Stored items from a collection
- Opening Delimiter -
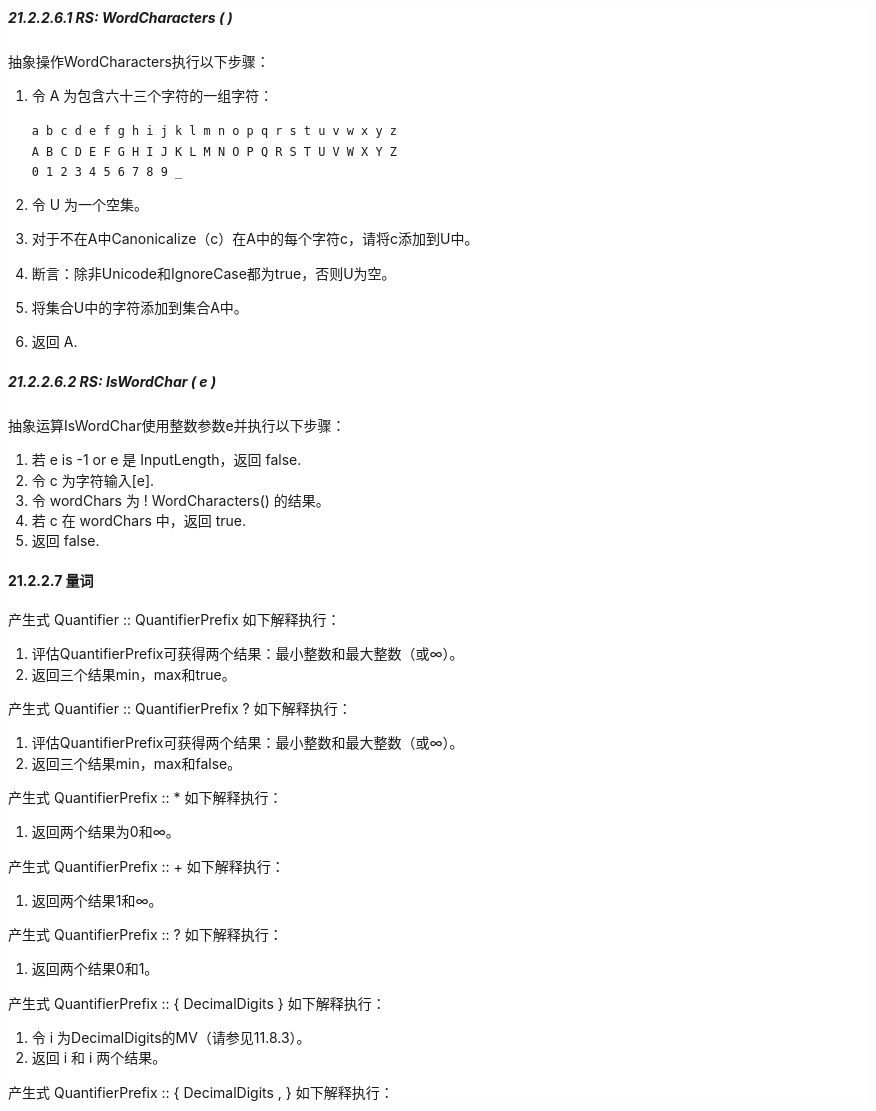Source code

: ##### 21.2.2.6.1 RS: WordCharacters ( ) <div id="sec-runtime-semantics-wordcharacters-abstract-operation"></div>

抽象操作WordCharacters执行以下步骤：

1. 令 A 为包含六十三个字符的一组字符：

   ```
   a b c d e f g h i j k l m n o p q r s t u v w x y z
   A B C D E F G H I J K L M N O P Q R S T U V W X Y Z
   0 1 2 3 4 5 6 7 8 9 _
   ```

2. 令 U 为一个空集。
3. 对于不在A中Canonicalize（c）在A中的每个字符c，请将c添加到U中。
4. 断言：除非Unicode和IgnoreCase都为true，否则U为空。
5. 将集合U中的字符添加到集合A中。
6. 返回 A.

##### 21.2.2.6.2 RS: IsWordChar ( e ) <div id="sec-runtime-semantics-iswordchar-abstract-operation"></div>

抽象运算IsWordChar使用整数参数e并执行以下步骤：

1. 若 e is -1 or e 是 InputLength，返回 false.
2. 令 c 为字符输入[e].
3. 令 wordChars 为 ! WordCharacters() 的结果。
4. 若 c 在 wordChars 中，返回 true.
5. 返回 false.

#### 21.2.2.7 量词 <div id="sec-quantifier"></div>

产生式 Quantifier :: QuantifierPrefix 如下解释执行：

1. 评估QuantifierPrefix可获得两个结果：最小整数和最大整数（或∞）。
2. 返回三个结果min，max和true。

产生式 Quantifier :: QuantifierPrefix ? 如下解释执行：

1. 评估QuantifierPrefix可获得两个结果：最小整数和最大整数（或∞）。
2. 返回三个结果min，max和false。

产生式 QuantifierPrefix :: * 如下解释执行：

1. 返回两个结果为0和∞。

产生式 QuantifierPrefix :: + 如下解释执行：

1. 返回两个结果1和∞。

产生式 QuantifierPrefix :: ? 如下解释执行：

1. 返回两个结果0和1。

产生式 QuantifierPrefix :: { DecimalDigits } 如下解释执行：

1. 令 i 为DecimalDigits的MV（请参见11.8.3）。
2. 返回 i 和 i 两个结果。

产生式 QuantifierPrefix :: { DecimalDigits , } 如下解释执行：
- Closing Delimiter -
### PROBLEM TO WORK ON
If the word "wordChars" appears in a line above, copy that line.

### YOUR RESPONSE
3. 令 wordChars 为 ! WordCharacters() 的结果。
4. 若 c 在 wordChars 中，返回 true.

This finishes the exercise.